(ARTIKEL)

========================

Volumes plannen

Voltooid

Nu u bekend bent met de fouttolerantieopties en de invloed ervan op de opslagefficiëntie, is uw volgende taak het plannen van een optimale volumeconfiguratie die overeenkomt met uw Azure Stack HCI-workloadvereisten. Dit omvat het kiezen van het aantal volumes en hun kenmerken, waaronder grootte, tolerantietype, inrichtingstype en hun bestandssysteem.

Azure Stack HCI-volumes beschrijven

In de context van Opslagruimten Direct in Azure Stack HCI kunt u met volumes de stations in de opslaggroep groeperen op de manier die de optimale combinatie van fouttolerantie, schaalbaarheid en prestatievereisten oplevert.

Notitie

Zoals in de volgende afbeelding wordt geïllustreerd, zijn alle Opslagruimten Direct-volumes tegelijkertijd toegankelijk voor alle servers in het cluster. Ze worden gemaakt in de map C:\ClusterStorage op alle servers.

Diagram that shows volumes constituting a layer of abstraction on top of a storage pool accessible via Cluster Shared Volumes (C S V s).

========================

(AANGELEVERDE GEGEVENS)
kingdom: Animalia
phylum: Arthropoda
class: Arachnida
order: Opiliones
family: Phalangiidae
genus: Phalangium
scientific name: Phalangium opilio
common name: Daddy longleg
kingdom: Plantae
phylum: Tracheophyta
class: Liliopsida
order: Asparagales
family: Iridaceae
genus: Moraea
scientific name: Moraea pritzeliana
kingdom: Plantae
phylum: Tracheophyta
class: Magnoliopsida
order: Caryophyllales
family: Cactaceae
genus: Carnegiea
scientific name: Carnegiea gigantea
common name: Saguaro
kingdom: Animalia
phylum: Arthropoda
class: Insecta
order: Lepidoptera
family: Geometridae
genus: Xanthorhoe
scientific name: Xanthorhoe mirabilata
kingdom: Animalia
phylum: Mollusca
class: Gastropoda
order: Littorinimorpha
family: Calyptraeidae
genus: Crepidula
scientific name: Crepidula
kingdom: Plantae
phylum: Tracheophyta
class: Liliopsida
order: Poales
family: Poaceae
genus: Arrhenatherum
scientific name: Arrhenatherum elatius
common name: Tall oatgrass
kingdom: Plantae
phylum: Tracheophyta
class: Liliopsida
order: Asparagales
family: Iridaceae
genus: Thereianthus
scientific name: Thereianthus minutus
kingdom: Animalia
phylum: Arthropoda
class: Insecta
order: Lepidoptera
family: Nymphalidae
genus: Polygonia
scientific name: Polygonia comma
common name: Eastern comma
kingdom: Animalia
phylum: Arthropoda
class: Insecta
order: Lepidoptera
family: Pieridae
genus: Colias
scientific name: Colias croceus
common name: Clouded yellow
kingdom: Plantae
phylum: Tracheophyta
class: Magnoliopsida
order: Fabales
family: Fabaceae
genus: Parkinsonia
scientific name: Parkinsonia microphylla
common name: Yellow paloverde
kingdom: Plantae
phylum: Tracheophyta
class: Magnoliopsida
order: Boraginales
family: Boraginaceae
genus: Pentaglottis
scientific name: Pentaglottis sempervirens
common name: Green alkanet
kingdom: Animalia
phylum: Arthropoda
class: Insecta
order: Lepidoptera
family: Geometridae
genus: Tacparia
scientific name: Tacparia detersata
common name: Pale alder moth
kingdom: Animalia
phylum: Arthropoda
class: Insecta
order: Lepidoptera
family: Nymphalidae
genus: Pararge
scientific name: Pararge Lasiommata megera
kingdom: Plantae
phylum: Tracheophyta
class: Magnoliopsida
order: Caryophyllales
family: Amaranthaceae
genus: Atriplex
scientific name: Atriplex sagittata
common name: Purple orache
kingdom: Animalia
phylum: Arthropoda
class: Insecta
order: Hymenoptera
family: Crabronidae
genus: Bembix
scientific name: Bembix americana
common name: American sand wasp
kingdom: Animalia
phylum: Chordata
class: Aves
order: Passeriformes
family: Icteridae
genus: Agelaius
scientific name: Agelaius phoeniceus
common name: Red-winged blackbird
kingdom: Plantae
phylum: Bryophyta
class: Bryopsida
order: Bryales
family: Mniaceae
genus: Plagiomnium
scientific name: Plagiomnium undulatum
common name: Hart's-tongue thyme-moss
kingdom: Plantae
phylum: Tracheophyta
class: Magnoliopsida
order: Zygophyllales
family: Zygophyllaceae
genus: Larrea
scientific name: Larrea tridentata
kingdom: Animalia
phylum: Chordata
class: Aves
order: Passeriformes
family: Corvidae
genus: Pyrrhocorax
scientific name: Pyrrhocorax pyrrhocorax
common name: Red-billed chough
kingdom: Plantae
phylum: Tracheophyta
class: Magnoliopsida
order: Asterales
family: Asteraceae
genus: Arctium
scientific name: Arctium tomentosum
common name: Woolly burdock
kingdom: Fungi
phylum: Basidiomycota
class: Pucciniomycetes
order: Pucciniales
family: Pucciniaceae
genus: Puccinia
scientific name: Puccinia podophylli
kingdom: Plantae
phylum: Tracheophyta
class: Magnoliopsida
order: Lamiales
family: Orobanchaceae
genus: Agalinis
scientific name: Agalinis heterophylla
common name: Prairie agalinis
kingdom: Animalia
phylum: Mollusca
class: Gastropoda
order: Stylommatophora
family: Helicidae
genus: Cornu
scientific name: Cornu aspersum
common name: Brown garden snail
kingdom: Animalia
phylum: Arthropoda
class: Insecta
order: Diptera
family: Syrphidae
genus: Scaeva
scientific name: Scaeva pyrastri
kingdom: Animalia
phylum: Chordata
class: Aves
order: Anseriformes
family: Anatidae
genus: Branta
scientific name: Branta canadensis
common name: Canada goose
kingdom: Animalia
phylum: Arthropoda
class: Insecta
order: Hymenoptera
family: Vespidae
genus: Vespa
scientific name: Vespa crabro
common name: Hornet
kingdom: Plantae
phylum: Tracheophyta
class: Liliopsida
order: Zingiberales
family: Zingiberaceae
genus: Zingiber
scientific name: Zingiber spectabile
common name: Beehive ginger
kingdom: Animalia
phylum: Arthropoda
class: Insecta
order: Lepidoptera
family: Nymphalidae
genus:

========================

(OPDRACHT 1) Kopieer uit het artikel over het plannen van volumes woordelijk het gedeelte dat begint bij de woorden met "Nu u bekend" en eindigt met "en hun bestandssysteem.".
(OPDRACHT 2) In welke map worden Opslagruimten Direct-volumes volgens het artikel over het plannen van volumes op alle servers gemaakt?

(VOLLEDIG ANTWOORD 1)
Nu u bekend bent met de fouttolerantieopties en de invloed ervan op de opslagefficiëntie, is uw volgende taak het plannen van een optimale volumeconfiguratie die overeenkomt met uw Azure Stack HCI-workloadvereisten. Dit omvat het kiezen van het aantal volumes en hun kenmerken, waaronder grootte, tolerantietype, inrichtingstype en hun bestandssysteem.

(VOLLEDIG ANTWOORD 2) In de map C:\ClusterStorage.